Era novembro de 2014. Primeiro fim de semana. Plena campanha da Dilma. Fim de tarde na RPPN dele, a Linda Serra dos Topázios. Jaime e eu começamos a conversar sobre a falta que fazia termos acesso a um veículo independente e democrático de informação.

Resolvemos fundar o nosso. Um espaço não comercial, de resistência. Mais um trabalho de militância, voluntário, por suposto. Jaime propôs um jornal; eu, uma revista.
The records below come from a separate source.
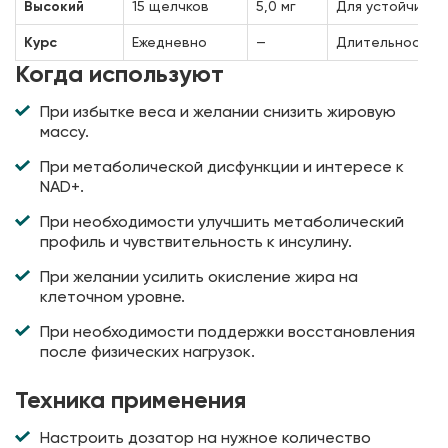
Высокий
15 щелчков
5,0 мг
Для устойчивых
Курс
Ежедневно
—
Длительность: 
Когда используют
При избытке веса и желании снизить жировую
массу.
При метаболической дисфункции и интересе к
NAD+.
При необходимости улучшить метаболический
профиль и чувствительность к инсулину.
При желании усилить окисление жира на
клеточном уровне.
При необходимости поддержки восстановления
после физических нагрузок.
Техника применения
Настроить дозатор на нужное количество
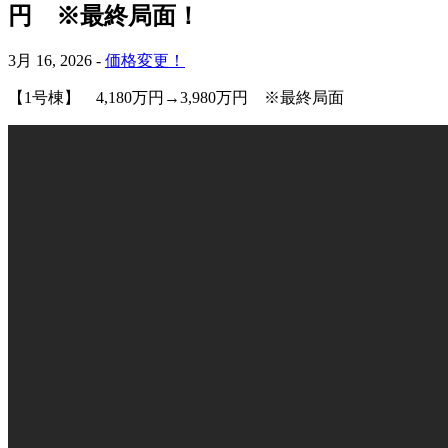
円 ※最終局面！
3月 16, 2026 -
価格変更！
【1号棟】 4,180万円→3,980万円 ※最終局面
O nome eu escolhi (ele queria Bacurau). Dividimos as tarefas. A capa ficou com ele, a linha editorial também.

Correr atrás da grana ficou por minha conta. A paleta de cores, depois de larga prosa, Jaime fechou questão – “nossas cores vão ser o vermelho e o amarelo, porque revista tem que ter cor de luta, cor vibrante” (eu queria verde-floresta). Na paz, acabei enfiando um branco.

Fizemos a primeira edição da Xapuri lá mesmo, na Reserva, em uma noite. Optamos por centrar na pauta socioambiental. Nossa primeira capa foi sobre os povos indígenas isolados do Acre: ‘Isolados, Bravos, Livres: Um Brasil Indígena por Conhecer”. Depois de tudo pronto, Jaime inventou de fazer uma outra boneca, “porque toda revista tem que ter número zero”.

Dessa vez finquei pé, ficamos com a capa indígena. Voltei pra Brasília com a boneca praticamente pronta e com a missão de dar um jeito de imprimir. Nos dias seguintes, o Jaime veio pra Formosa, pra convencer minha irmã Lúcia a revisar a revista, “de grátis”. Com a primeira revista impressa, a próxima tarefa foi montar o Conselho Editorial.

Jaime fez questão de visitar, explicar o projeto e convidar pessoalmente cada conselheiro e cada conselheira (até a doença agravar, nos seus últimos meses de vida, nunca abriu mão dessa tarefa). Daqui rumamos pra Goiânia, para convidar o arqueólogo Altair Sales Barbosa, nosso primeiro conselheiro. “O mais sabido de nóis,” segundo o Jaime.

Trilhamos uma linda jornada. Em 80 meses, Jaime fez questão de decidir, mensalmente, o tema da capa e, quase sempre, escrever ele mesmo. Às vezes, ligava pra falar da ótima ideia que teve, às vezes sumia e, no dia certo, lá vinha o texto pronto, impecável.

Na sexta-feira, 9 de julho, quando preparávamos a Xapuri 81, pela primeira vez em sete anos, ele me pediu para cuidar de tudo. Foi uma conversa triste, ele estava agoniado com os rumos da doença e com a tragédia que o Brasil enfrentava. Não falamos em morte, mas eu sabia que era o fim.

Hoje, cá estamos nós, sem as capas do Jaime, sem as pautas do Jaime, sem o linguajar do Jaime, sem o jaimês da Xapuri, mas na labuta, firmes na resistência. Mês sim, mês sim de novo, como você sonhava, Jaiminho, carcamos porva e, enfim, chegamos à nossa edição número 100. E, depois da Xapuri 100, como era desejo seu, a gente segue esperneando.

Fica tranquilo, camarada, que por aqui tá tudo direitim.